それにしても、逃走に気づかない「うたた寝」とは、どの程度だったのか。睡眠治療に25年間向き合ってきた阪野クリニックの阪野勝久院長は、「睡眠の脳波は、基本的にステージN1、N2、N3がある。N3が一番深い眠りで、なかなか起きない。気づかれずに犯人が逃げてしまったということなら、深い眠りに入ってしまったのかもしれない。N3かもしれないが、よっぽど疲労感もあったのだろう」と考察する。
とはいっても、容疑者と相対する緊迫する密室で、寝ることはあるのか。「緊迫感ある場面なので寝るとは、一般の人では考えにくい。ただ実際に起きてしまったということは、急激な眠気が来たと考えてもいい」(阪野院長)。

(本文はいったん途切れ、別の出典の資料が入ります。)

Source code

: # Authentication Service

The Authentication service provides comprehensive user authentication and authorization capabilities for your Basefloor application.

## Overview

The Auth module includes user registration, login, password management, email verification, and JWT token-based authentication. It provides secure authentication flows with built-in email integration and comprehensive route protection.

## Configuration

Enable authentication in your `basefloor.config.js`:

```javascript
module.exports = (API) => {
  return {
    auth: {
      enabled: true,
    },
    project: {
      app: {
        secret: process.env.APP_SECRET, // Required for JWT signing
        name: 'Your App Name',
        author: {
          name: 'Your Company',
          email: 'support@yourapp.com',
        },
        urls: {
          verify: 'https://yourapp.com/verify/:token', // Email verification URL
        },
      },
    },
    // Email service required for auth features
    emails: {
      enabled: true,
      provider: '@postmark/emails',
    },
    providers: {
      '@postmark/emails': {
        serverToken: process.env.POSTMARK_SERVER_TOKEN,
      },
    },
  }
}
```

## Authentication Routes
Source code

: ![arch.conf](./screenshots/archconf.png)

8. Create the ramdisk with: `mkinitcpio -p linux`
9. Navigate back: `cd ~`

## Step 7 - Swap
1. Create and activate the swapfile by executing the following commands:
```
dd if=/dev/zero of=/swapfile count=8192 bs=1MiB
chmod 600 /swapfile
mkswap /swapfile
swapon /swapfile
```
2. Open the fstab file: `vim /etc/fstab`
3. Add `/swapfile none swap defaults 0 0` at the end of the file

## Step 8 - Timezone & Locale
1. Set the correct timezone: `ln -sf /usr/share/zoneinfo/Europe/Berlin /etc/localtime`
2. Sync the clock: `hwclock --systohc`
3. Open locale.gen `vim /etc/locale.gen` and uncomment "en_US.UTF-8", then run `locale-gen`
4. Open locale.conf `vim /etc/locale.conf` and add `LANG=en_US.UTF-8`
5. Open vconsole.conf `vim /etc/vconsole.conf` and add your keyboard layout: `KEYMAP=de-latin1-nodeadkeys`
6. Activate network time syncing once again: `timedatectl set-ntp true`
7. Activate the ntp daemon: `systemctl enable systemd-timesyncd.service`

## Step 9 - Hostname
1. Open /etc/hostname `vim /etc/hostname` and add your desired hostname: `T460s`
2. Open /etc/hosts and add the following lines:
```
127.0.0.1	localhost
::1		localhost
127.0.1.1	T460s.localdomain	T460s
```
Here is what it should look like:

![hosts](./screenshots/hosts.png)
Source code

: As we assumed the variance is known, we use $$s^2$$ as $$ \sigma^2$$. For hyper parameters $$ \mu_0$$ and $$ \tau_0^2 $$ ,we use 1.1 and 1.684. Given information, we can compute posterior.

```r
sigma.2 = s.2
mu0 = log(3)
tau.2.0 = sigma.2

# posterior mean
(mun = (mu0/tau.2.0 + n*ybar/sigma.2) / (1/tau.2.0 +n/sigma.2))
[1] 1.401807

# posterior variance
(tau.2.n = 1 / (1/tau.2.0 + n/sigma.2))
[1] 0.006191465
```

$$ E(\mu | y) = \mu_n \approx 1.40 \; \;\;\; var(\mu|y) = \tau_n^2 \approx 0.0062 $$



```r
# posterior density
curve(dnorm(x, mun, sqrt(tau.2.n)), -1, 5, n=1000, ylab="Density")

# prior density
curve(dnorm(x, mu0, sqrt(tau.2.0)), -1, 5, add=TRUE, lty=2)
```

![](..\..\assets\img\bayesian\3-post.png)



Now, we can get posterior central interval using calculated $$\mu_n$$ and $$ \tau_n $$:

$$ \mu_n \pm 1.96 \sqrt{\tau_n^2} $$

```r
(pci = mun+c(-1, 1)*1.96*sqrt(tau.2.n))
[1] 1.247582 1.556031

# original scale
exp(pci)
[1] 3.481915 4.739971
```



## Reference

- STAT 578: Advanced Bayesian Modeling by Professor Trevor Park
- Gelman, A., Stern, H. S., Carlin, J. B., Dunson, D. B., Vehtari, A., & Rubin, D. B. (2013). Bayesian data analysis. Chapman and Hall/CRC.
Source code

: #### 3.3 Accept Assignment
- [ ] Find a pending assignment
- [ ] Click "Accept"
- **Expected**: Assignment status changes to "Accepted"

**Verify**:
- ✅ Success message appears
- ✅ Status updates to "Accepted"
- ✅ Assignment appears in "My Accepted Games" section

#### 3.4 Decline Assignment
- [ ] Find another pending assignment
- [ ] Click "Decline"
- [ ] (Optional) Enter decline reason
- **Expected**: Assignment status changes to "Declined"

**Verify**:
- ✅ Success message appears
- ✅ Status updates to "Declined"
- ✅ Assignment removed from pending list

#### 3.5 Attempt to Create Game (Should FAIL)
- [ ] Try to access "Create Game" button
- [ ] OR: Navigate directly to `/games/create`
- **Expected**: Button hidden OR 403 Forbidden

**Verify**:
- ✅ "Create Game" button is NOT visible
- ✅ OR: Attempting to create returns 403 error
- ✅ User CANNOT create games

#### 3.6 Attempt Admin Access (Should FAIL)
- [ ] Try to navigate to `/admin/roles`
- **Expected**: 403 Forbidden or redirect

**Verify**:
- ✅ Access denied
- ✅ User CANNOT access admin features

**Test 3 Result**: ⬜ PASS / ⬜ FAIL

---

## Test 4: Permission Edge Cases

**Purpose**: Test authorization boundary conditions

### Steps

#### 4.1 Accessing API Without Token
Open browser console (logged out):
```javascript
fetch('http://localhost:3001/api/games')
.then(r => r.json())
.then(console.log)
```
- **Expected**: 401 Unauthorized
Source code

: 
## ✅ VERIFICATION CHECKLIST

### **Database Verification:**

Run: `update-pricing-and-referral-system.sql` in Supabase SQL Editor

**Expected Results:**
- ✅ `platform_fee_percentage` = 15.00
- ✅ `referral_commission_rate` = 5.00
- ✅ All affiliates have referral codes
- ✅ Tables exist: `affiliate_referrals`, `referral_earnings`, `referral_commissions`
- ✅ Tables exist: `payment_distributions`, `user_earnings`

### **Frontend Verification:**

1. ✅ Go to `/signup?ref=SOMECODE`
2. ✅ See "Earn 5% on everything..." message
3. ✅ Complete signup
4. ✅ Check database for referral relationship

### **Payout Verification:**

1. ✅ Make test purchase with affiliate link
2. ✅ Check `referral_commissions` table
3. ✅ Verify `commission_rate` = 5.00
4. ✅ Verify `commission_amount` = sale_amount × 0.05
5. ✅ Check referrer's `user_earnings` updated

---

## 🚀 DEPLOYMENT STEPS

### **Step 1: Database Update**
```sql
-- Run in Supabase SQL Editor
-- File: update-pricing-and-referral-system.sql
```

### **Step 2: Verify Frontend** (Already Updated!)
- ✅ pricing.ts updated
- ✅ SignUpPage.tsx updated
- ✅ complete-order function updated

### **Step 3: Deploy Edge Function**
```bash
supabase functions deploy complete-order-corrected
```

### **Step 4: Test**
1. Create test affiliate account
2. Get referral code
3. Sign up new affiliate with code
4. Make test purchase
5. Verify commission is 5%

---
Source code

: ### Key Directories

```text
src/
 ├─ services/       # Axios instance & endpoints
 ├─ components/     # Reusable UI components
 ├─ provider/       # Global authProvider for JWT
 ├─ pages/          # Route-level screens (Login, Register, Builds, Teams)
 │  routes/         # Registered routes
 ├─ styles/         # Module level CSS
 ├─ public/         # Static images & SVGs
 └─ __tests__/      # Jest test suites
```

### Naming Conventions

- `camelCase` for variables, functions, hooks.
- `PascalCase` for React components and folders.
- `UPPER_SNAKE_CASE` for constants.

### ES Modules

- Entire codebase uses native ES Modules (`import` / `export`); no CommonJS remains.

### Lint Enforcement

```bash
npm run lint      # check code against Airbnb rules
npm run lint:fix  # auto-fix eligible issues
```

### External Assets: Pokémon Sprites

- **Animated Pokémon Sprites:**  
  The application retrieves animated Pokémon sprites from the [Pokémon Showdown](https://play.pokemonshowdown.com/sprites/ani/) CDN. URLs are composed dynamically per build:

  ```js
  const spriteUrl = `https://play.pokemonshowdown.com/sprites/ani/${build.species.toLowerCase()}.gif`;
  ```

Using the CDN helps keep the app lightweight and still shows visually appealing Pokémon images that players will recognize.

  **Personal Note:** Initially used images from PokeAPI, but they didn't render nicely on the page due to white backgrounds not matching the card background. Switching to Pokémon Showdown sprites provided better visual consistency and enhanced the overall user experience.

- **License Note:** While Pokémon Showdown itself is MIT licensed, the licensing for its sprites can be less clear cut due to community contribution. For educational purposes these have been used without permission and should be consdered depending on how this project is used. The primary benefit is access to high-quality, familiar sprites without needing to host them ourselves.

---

緊張感がある場面でも、眠気は襲ってくる。過去には、高知地裁で60代の裁判長が証人尋問中に居眠り、JRの運転士が運転中に居眠り。海外では、飛行機のパイロットが居眠りをして、目的地を50キロ近く通り過ぎたケースもある。また、落語家・立川談志の独演会を聞きに来ていた男性が、居眠りしていたとして主催者側に退席を求められ、訴訟に発展したこともあった。
メカニズムとして、「ある一定の睡眠時間を取らなかったなどで、睡眠負債がたまってしまうと、ああいう事例が起きる。脳が限界を超えて落ちてしまった感じだ」と、阪野氏は説明。「居眠り」は気のゆるみではなく、脳が限界を迎えた「防衛反応」だという。